- _How to complete this task_: Return each line of the data below exactly, omitting any pictures.

- _Source data_:
▼
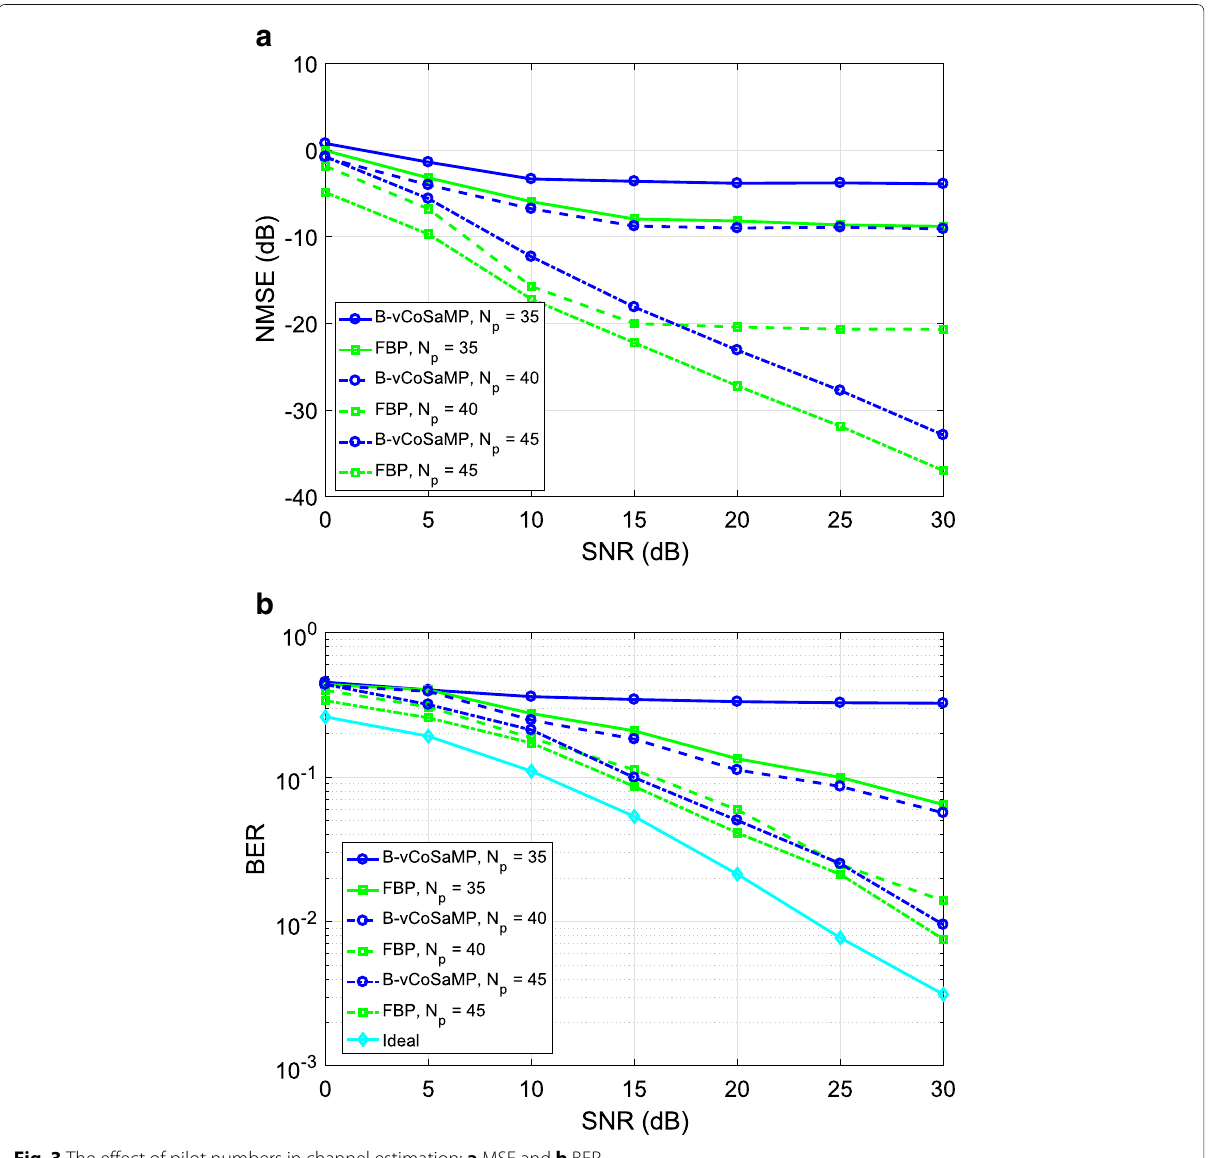
Fig. 3 The effect of pilot numbers in channel estimation: a MSE and b BER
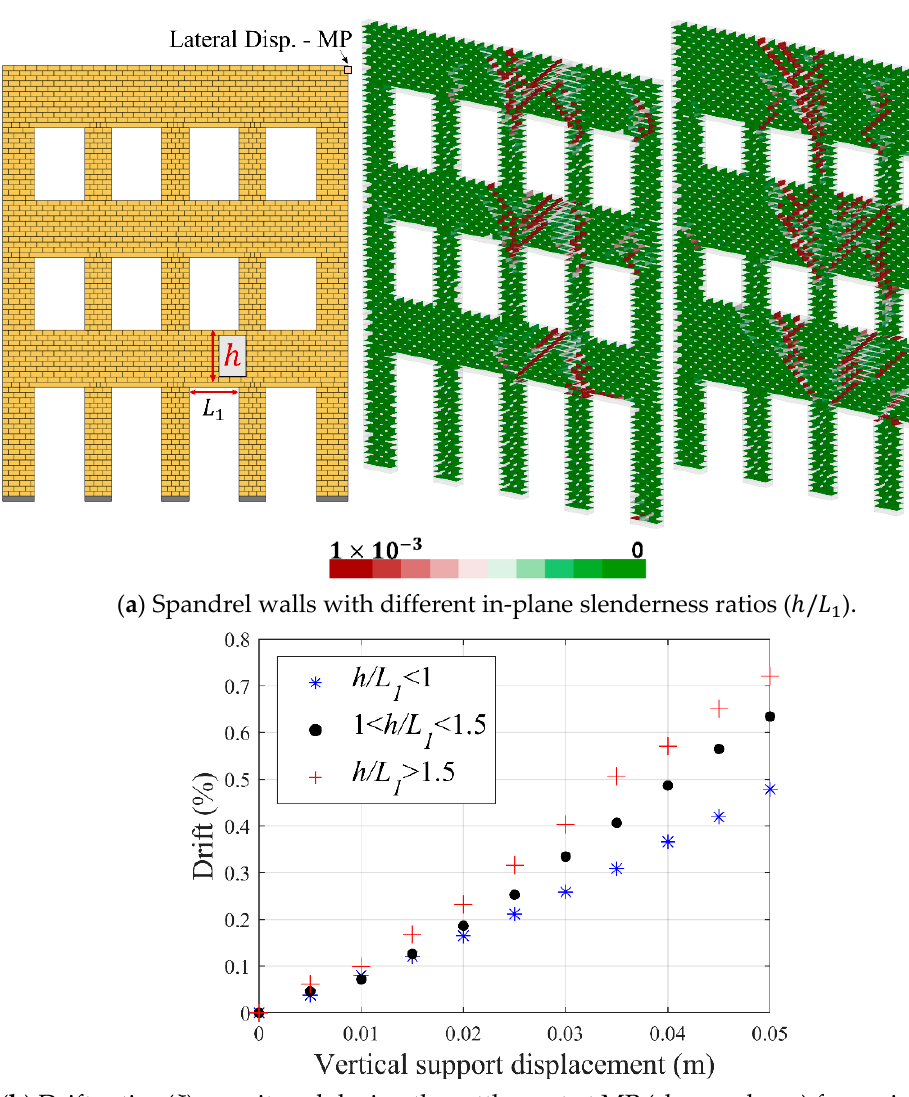
( b ) Drift ratios ( 𝜉 ), monitored during the settlement at MP (shown above) for various in ‐ plane slenderness ratios of spandrel walls. Figure 9. Damage response of URM Façade with different slenderness ratios of spandrel walls: Crack pattern ( ∆𝑢 (cid:3040)(cid:3028)(cid:3051) = 0.05 m) and drift ratios.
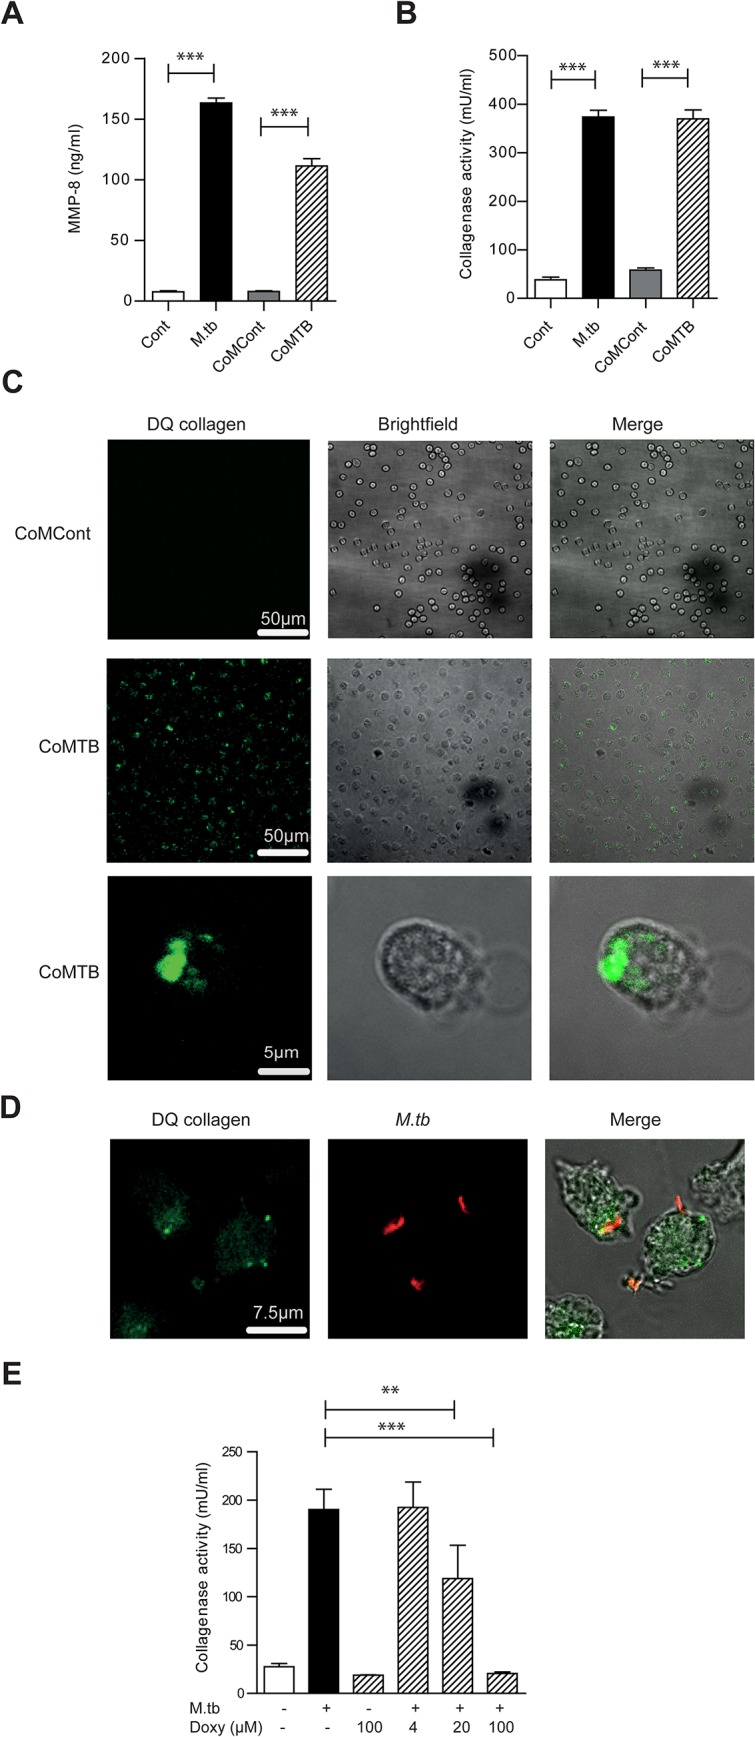

M.tb and CoMTB-stimulated neutrophils degrade collagen.(A) Neutrophils were stimulated with either M.tb MOI of 10, CoMCont or CoMTB for 4 hours. M.tb and CoMTB up-regulated MMP-8 secretion analyzed by ELISA. (B) Cell-free supernatants from (A) were incubated with Type I DQ collagen. Bars represent mean ± s.d. of experiments performed in triplicate and are representative of a minimum of 2 independent experiments. (C) CoMTB caused increased collagen breakdown by neutrophils, resulting in greater fluorescence of DQ collagen. (D) Neutrophils were infected with M.tb MOI 10, fixed and M.tb stained with anti-M.tb Ab. Infected cells degraded DQ collagen, increasing fluorescence. (E) Cell-free supernatants from neutrophils infected with M.tb at MOI 10 were added with doxycyline to Type I DQ collagen. Doxycycline suppressed collagenase activity in a dose-responsive manner. Bars represent mean ± s.d of an experiment performed in biological triplicates and represents 2–3 independent experiments. Analysis performed using One-way ANOVA with Tukey’s post-test. ** P<0.01, ***P<0.001.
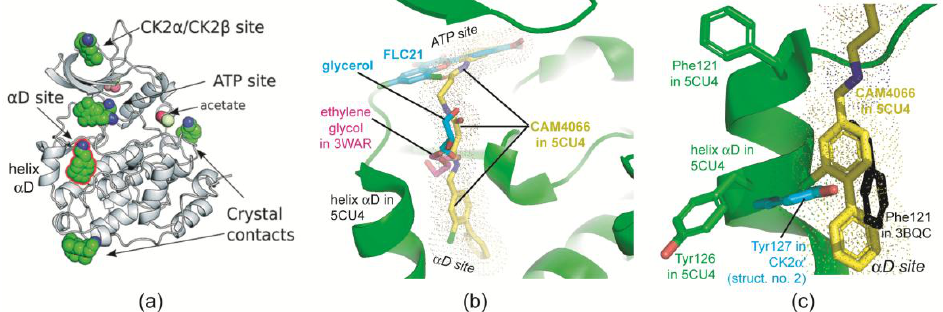
Figure 6. Molecular fragments at a novel αD site, at the ATP site and along the interconnecting path. ( a ) Brear et al. [39] found 2-(3,4-dichlorophenyl)ethanamine (green balls for carbon atoms) at several cavities of CK2α and identified in this way the αD site. The picture was taken and slightly modified from [39], published by The Royal Society of Chemistry; ( b ) Section of a complex structure of CK2α with the bivalent inhibitor CAM4066 (PDB 5CU4 [39], CAM4066 with yellow carbon atoms). After structural superimposition elements of PDB file 3WAR [36] (ethylene glycol, magenta coloured C -atoms) and of chain B of the monoclinic CK2α′ Asp39Gly/Cys336Ser /FLC21 complex (light blue C -atoms) are drawn; ( c ) The αD site is occupied by Phe121 in CK2α structures with closed hinge/helix αD conformation (here represented by 3BQC; black) or partially by Tyr126 (Tyr127 in CK2α′; here drawn in light blue from structure 2 of Table 1) in structures with open hinge/helix αD conformation. αD site ligands like CAM4066 replace both of them.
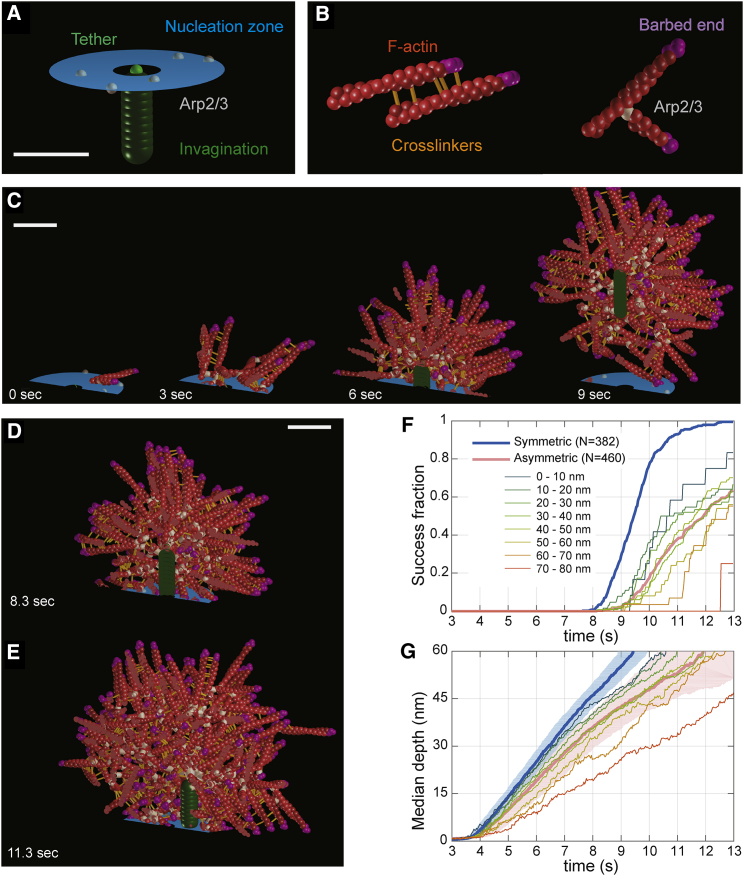
Simulations of the Actin Network at Endocytic Sites Using Cytosim(A and B) Initial configuration of the simulation (A) and overview of simulated elements (B).(C) Time series of a representative simulated endocytic event, with a snap-through transition at ∼9 s.(D) Detail of an endocytic event where nucleation occurred all around the invagination. 5,022 actin monomers were required to reach the snap-through transition. Lateral distance between actin center of mass and invagination is 7 nm. See also Video S1.(E) Detail of an endocytic event where actin nucleation occurred asymmetrically with respect to the invagination, shown at the same depth as (D). More time and actin (7,824 monomers) were required to reach the snap-through transition. Actin is not symmetrically organized, with a lateral distance of 32 nm between actin center of mass and invagination.(F) Fraction of successful simulations that overcome the snap-through transition over time, for symmetric (blue) and asymmetric nucleation (red). N is number of simulations. Thin lines correspond to different distances between tether and center of actin nucleation (bin width, 10 nm) at the starting time of invagination.(G) Median invagination depth over time for symmetric (blue) and asymmetric nucleation (red). Color-filled areas represent the spread from the first to third quartile. Thin lines show median invagination depths over time within the same bins as (F).Scale bars represent 50 nm.See also Figure S7 and Videos S2 and S3.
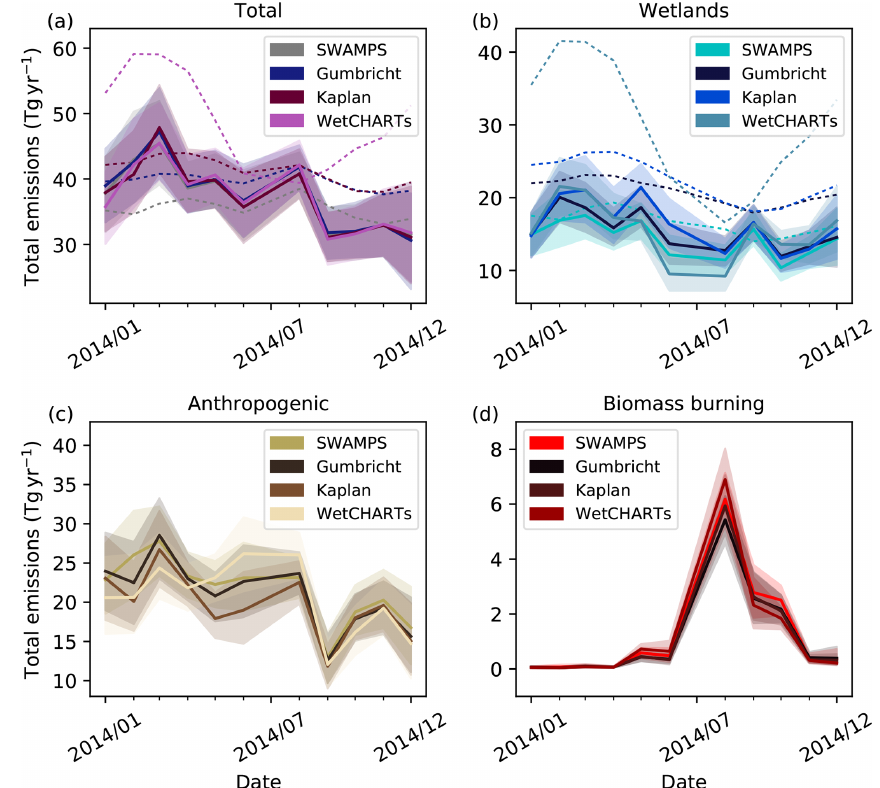
Figure 9. Brazil’s CH 4 emissions in a sensitivity inversion using perturbed a priori wetland distributions. All other components were held at the original configuration. Total emissions for all of South America were scaled to 44Tgyr − 1 for all distributions apart from WetCHARTs, which used its derived emissions. (a) Total, (b) wetland, (c) anthropogenic and (d) biomass burning emissions. Prior emissions are only shown in (a, b) as they only vary for these components in this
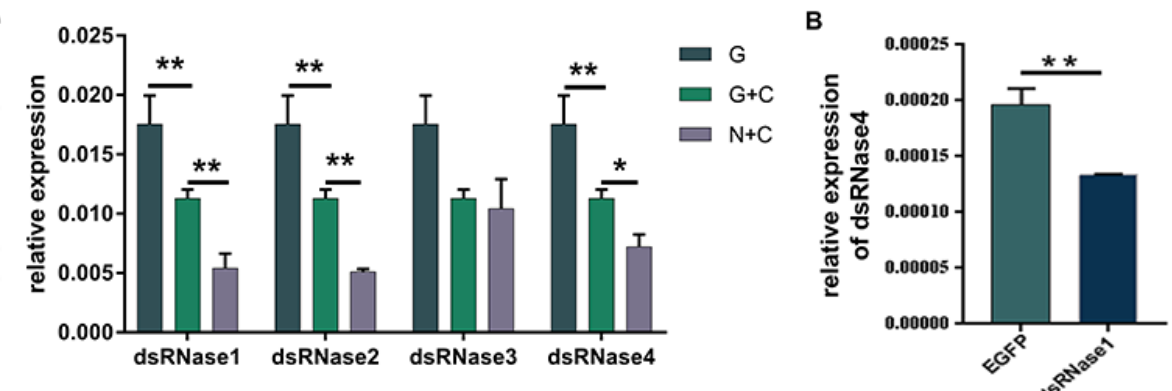
Figure 7. RNAi efficiency of PxCht after RNAi of PxdsRNase by oral dsRNA. ( A ) Expression level of PxCht in the fourth instar larvae 60 h after oral administration of 1200 ng of dsRNA of GFP , a mixture of dsGFP and dsPxCht (G + C) or a mixture of dsPxdsRNases and dsPxCht (N + C) was evaluated by RT-qPCR, and EF1 was used as the reference gene for normalization. Statistical analyses were performed using one-way ANOVA followed by the Turkey test. G, dsGFP; C, dsPxCht; N, dsPxdsRNase1/ dsPxdsRNase2/ dsPxdsRNase3/ dsPxdsRNase4. ( B ) PxdsRNase1 relative expression level in the fourth instar larvae 60 h after oral administration of dsPxdsRNase4. (*, p < 0.05; **, p < 0.01).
▲
- _Expected output_:
Fig. 3 The effect of pilot numbers in channel estimation: a MSE and b BER
( b ) Drift ratios ( 𝜉 ), monitored during the settlement at MP (shown above) for various in ‐ plane slenderness ratios of spandrel walls. Figure 9. Damage response of URM Façade with different slenderness ratios of spandrel walls: Crack pattern ( ∆𝑢 (cid:3040)(cid:3028)(cid:3051) = 0.05 m) and drift ratios.

M.tb and CoMTB-stimulated neutrophils degrade collagen.(A) Neutrophils were stimulated with either M.tb MOI of 10, CoMCont or CoMTB for 4 hours. M.tb and CoMTB up-regulated MMP-8 secretion analyzed by ELISA. (B) Cell-free supernatants from (A) were incubated with Type I DQ collagen. Bars represent mean ± s.d. of experiments performed in triplicate and are representative of a minimum of 2 independent experiments. (C) CoMTB caused increased collagen breakdown by neutrophils, resulting in greater fluorescence of DQ collagen. (D) Neutrophils were infected with M.tb MOI 10, fixed and M.tb stained with anti-M.tb Ab. Infected cells degraded DQ collagen, increasing fluorescence. (E) Cell-free supernatants from neutrophils infected with M.tb at MOI 10 were added with doxycyline to Type I DQ collagen. Doxycycline suppressed collagenase activity in a dose-responsive manner. Bars represent mean ± s.d of an experiment performed in biological triplicates and represents 2–3 independent experiments. Analysis performed using One-way ANOVA with Tukey’s post-test. ** P<0.01, ***P<0.001.
Figure 6. Molecular fragments at a novel αD site, at the ATP site and along the interconnecting path. ( a ) Brear et al. [39] found 2-(3,4-dichlorophenyl)ethanamine (green balls for carbon atoms) at several cavities of CK2α and identified in this way the αD site. The picture was taken and slightly modified from [39], published by The Royal Society of Chemistry; ( b ) Section of a complex structure of CK2α with the bivalent inhibitor CAM4066 (PDB 5CU4 [39], CAM4066 with yellow carbon atoms). After structural superimposition elements of PDB file 3WAR [36] (ethylene glycol, magenta coloured C -atoms) and of chain B of the monoclinic CK2α′ Asp39Gly/Cys336Ser /FLC21 complex (light blue C -atoms) are drawn; ( c ) The αD site is occupied by Phe121 in CK2α structures with closed hinge/helix αD conformation (here represented by 3BQC; black) or partially by Tyr126 (Tyr127 in CK2α′; here drawn in light blue from structure 2 of Table 1) in structures with open hinge/helix αD conformation. αD site ligands like CAM4066 replace both of them.
Simulations of the Actin Network at Endocytic Sites Using Cytosim(A and B) Initial configuration of the simulation (A) and overview of simulated elements (B).(C) Time series of a representative simulated endocytic event, with a snap-through transition at ∼9 s.(D) Detail of an endocytic event where nucleation occurred all around the invagination. 5,022 actin monomers were required to reach the snap-through transition. Lateral distance between actin center of mass and invagination is 7 nm. See also Video S1.(E) Detail of an endocytic event where actin nucleation occurred asymmetrically with respect to the invagination, shown at the same depth as (D). More time and actin (7,824 monomers) were required to reach the snap-through transition. Actin is not symmetrically organized, with a lateral distance of 32 nm between actin center of mass and invagination.(F) Fraction of successful simulations that overcome the snap-through transition over time, for symmetric (blue) and asymmetric nucleation (red). N is number of simulations. Thin lines correspond to different distances between tether and center of actin nucleation (bin width, 10 nm) at the starting time of invagination.(G) Median invagination depth over time for symmetric (blue) and asymmetric nucleation (red). Color-filled areas represent the spread from the first to third quartile. Thin lines show median invagination depths over time within the same bins as (F).Scale bars represent 50 nm.See also Figure S7 and Videos S2 and S3.
Figure 9. Brazil’s CH 4 emissions in a sensitivity inversion using perturbed a priori wetland distributions. All other components were held at the original configuration. Total emissions for all of South America were scaled to 44Tgyr − 1 for all distributions apart from WetCHARTs, which used its derived emissions. (a) Total, (b) wetland, (c) anthropogenic and (d) biomass burning emissions. Prior emissions are only shown in (a, b) as they only vary for these components in this
Figure 7. RNAi efficiency of PxCht after RNAi of PxdsRNase by oral dsRNA. ( A ) Expression level of PxCht in the fourth instar larvae 60 h after oral administration of 1200 ng of dsRNA of GFP , a mixture of dsGFP and dsPxCht (G + C) or a mixture of dsPxdsRNases and dsPxCht (N + C) was evaluated by RT-qPCR, and EF1 was used as the reference gene for normalization. Statistical analyses were performed using one-way ANOVA followed by the Turkey test. G, dsGFP; C, dsPxCht; N, dsPxdsRNase1/ dsPxdsRNase2/ dsPxdsRNase3/ dsPxdsRNase4. ( B ) PxdsRNase1 relative expression level in the fourth instar larvae 60 h after oral administration of dsPxdsRNase4. (*, p < 0.05; **, p < 0.01).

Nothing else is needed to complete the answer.